Absolument ! Chez nous, les allergies et les intolérances règnent, ce qui nécessite de faire des accommodements raisonnables pour les menus des Fêtes. Alors, même si on mange tous sensiblement la même chose, je prévois des plats sans gluten, ainsi que des choix végétaliens pour Margaux, qui ne peut pas consommer de produits laitiers. Mais cela ne m’empêche pas de servir une belle planche de fromages à l’apéritif ni de concocter des tourtes, des sauces et des desserts de toutes sortes, croyez-moi !

Comment avez-vous construit votre menu de Noël végétarien ?

Certains se demanderont pourquoi je propose des courges poivrées farcies en plat principal. Ce à quoi je répondrai : « Pourquoi pas ? » Après tout, elles sont super belles à l’œil, et j’ai trouvé le moyen de les farcir avec des saucisses végétales et de réaliser une sauce crémeuse minute que tout le monde adore, même les omnivores.
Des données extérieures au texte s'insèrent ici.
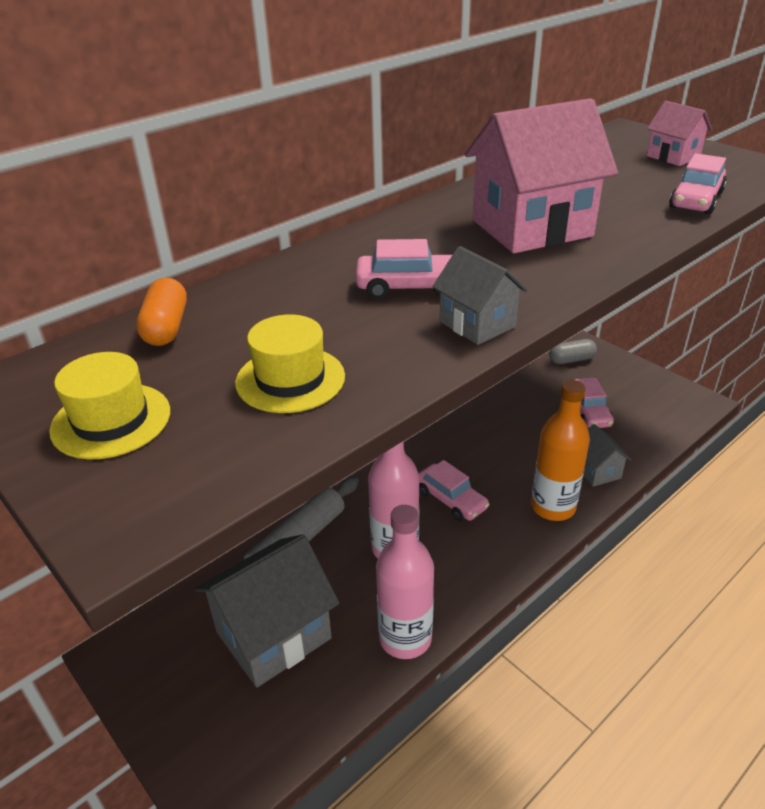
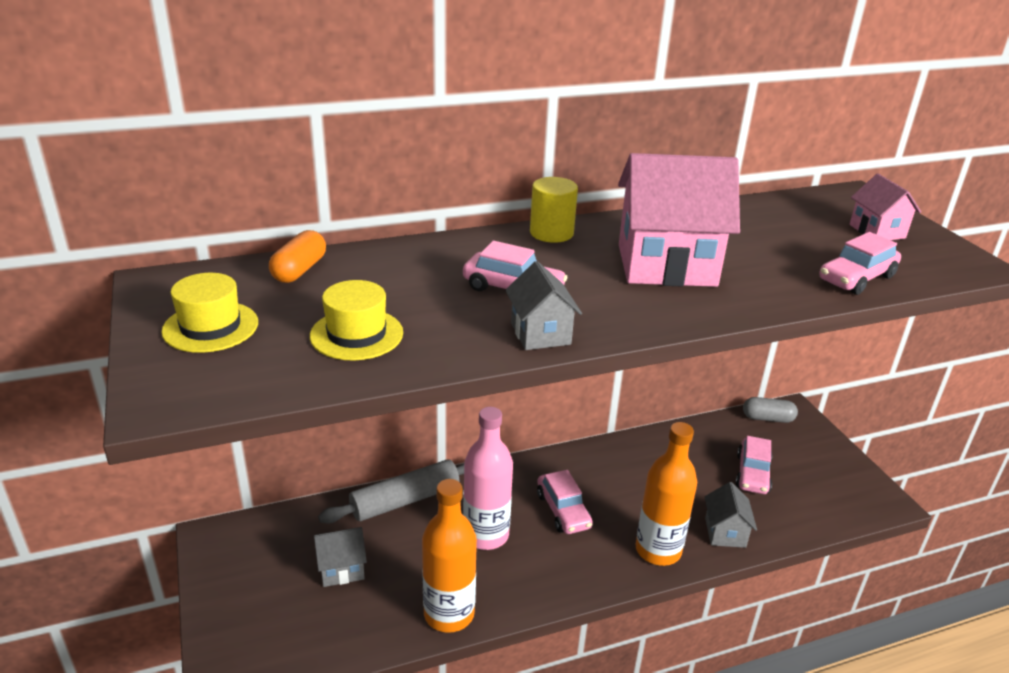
camera: 20 degrees right, 5 degrees down
(273, 635) = (341, 569): grey house -> grey house, size x0.50
(399, 223) = (551, 233): none -> yellow cylinder
(405, 638) = (449, 614): pink bottle -> orange bottle

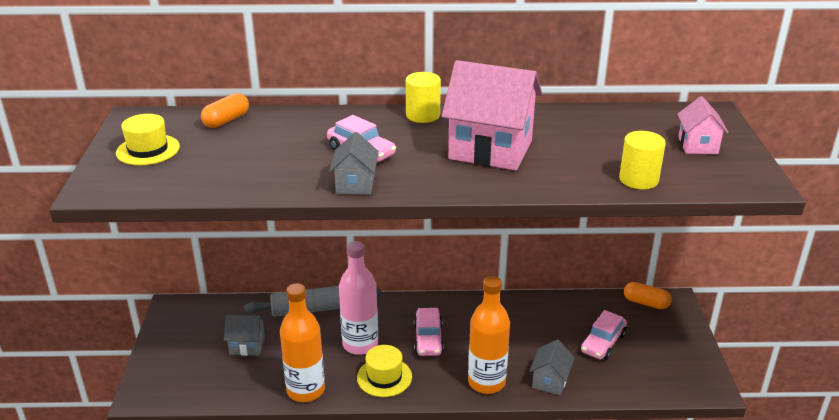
camera: 20 degrees right, 0 degrees up
(356, 334) = (233, 167): yellow hat -> yellow hat (384, 377)
(767, 418) = (646, 303): grey capsule -> orange capsule
(856, 278) = (638, 179): pink car -> yellow cylinder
Quant au dessert, eh bien, c’est mon petit péché mignon. J’adore les desserts, à tel point que, certaines années, j’en propose une table pleine pour mon party de Noël. Et je pousse le vice jusqu’à les présenter sur des petits piédestaux près de l’îlot pour que les invités salivent pendant tout le repas ! Pour ce menu, j’ai choisi une couronne de Noël aux framboises parce qu’elle est non seulement magnifique, mais délicieuse avec ses framboises fraîches. Immanquable et ultrapratique, elle peut être préparée en avance et congelée. Alors, je la recommande, bien sûr, pour un souper festif, pour les doggy bags des invités — personne ne repart de chez moi les mains vides — et pour le lendemain s’il en reste, car il faut toujours penser aux durs lendemains.